■ REQUIRED WORK
Search the listing below for the word "Сертификация" and return each line that contains it.
START RECORDS
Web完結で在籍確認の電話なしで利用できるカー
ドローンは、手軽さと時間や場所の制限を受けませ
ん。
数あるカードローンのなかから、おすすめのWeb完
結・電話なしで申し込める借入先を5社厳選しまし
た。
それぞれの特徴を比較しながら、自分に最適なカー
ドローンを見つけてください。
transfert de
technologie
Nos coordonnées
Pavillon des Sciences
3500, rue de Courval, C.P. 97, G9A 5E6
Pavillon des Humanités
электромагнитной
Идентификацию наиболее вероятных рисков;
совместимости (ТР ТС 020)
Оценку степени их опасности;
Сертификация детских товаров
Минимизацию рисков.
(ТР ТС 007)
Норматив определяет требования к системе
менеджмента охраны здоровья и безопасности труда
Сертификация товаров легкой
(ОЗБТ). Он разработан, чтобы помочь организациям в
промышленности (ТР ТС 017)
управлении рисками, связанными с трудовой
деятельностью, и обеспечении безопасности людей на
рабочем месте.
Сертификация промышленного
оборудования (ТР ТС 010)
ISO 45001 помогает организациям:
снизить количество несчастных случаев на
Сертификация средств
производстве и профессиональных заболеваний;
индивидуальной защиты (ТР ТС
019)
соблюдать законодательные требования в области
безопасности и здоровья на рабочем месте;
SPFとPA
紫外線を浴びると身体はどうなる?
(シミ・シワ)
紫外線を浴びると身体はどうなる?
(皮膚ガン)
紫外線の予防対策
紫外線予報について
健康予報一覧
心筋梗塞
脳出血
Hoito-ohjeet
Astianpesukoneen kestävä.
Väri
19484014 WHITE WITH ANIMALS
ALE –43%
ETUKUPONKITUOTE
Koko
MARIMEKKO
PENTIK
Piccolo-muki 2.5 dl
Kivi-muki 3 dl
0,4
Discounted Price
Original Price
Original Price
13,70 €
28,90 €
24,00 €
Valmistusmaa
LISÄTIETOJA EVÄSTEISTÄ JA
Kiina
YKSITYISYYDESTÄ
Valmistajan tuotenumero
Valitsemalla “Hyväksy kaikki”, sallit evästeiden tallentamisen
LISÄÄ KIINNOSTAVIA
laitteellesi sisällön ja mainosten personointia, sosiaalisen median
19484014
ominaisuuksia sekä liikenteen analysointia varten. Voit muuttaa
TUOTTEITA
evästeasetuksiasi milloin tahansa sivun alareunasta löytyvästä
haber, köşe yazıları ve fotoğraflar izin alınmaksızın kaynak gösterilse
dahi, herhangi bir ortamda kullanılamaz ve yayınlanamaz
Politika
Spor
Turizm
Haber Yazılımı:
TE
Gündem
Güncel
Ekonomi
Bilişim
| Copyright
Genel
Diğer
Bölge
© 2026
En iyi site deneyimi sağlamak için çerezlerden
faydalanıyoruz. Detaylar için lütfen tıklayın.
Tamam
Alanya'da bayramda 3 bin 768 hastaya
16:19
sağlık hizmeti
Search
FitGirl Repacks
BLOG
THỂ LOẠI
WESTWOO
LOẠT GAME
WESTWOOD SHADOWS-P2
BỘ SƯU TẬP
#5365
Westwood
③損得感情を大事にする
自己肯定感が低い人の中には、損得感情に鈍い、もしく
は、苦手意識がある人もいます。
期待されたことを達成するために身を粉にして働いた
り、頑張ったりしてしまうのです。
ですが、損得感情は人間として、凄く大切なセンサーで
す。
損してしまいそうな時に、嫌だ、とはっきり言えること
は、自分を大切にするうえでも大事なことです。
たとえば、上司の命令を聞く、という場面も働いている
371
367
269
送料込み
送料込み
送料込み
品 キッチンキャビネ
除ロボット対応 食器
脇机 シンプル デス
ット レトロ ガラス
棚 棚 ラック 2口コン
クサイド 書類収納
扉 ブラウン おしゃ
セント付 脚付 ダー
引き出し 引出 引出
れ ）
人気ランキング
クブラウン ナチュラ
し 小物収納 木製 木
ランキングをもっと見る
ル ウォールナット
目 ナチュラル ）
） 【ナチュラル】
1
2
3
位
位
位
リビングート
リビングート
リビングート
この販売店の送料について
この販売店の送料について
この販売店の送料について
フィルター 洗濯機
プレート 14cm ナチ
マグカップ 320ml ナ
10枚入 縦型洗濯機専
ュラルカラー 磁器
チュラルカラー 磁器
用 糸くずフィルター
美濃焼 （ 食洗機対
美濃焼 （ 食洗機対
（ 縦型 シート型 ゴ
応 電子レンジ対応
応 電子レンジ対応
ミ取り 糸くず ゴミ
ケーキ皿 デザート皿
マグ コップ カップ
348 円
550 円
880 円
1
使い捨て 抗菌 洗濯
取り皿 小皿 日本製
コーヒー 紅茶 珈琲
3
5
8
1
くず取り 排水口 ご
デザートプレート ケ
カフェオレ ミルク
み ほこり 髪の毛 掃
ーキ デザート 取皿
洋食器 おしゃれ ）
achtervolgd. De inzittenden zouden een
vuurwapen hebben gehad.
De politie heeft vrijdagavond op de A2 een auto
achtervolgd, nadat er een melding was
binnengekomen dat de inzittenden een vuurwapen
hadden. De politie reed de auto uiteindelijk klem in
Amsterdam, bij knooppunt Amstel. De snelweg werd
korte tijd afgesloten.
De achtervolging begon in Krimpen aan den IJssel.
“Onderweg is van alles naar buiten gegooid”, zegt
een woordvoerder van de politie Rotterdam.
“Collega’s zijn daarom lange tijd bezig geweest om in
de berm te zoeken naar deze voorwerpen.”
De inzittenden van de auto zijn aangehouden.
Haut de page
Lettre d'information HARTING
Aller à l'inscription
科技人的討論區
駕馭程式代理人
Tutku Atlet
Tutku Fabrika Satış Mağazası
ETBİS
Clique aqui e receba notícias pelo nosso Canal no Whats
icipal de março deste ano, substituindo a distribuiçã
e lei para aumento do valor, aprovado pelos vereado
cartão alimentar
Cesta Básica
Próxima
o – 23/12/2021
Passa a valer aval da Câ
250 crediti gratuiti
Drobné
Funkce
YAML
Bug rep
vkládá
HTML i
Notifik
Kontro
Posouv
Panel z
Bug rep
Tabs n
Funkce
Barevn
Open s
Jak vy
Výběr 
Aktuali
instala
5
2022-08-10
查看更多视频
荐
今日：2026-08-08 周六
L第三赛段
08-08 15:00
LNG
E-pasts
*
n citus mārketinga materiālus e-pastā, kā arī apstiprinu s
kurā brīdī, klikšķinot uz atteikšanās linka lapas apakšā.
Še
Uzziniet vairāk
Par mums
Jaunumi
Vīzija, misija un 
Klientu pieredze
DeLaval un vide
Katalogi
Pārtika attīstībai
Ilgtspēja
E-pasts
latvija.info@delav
END RECORDS
■ RESULT FOR THIS TASK
Сертификация детских товаров
Сертификация товаров легкой
Сертификация промышленного
Сертификация средств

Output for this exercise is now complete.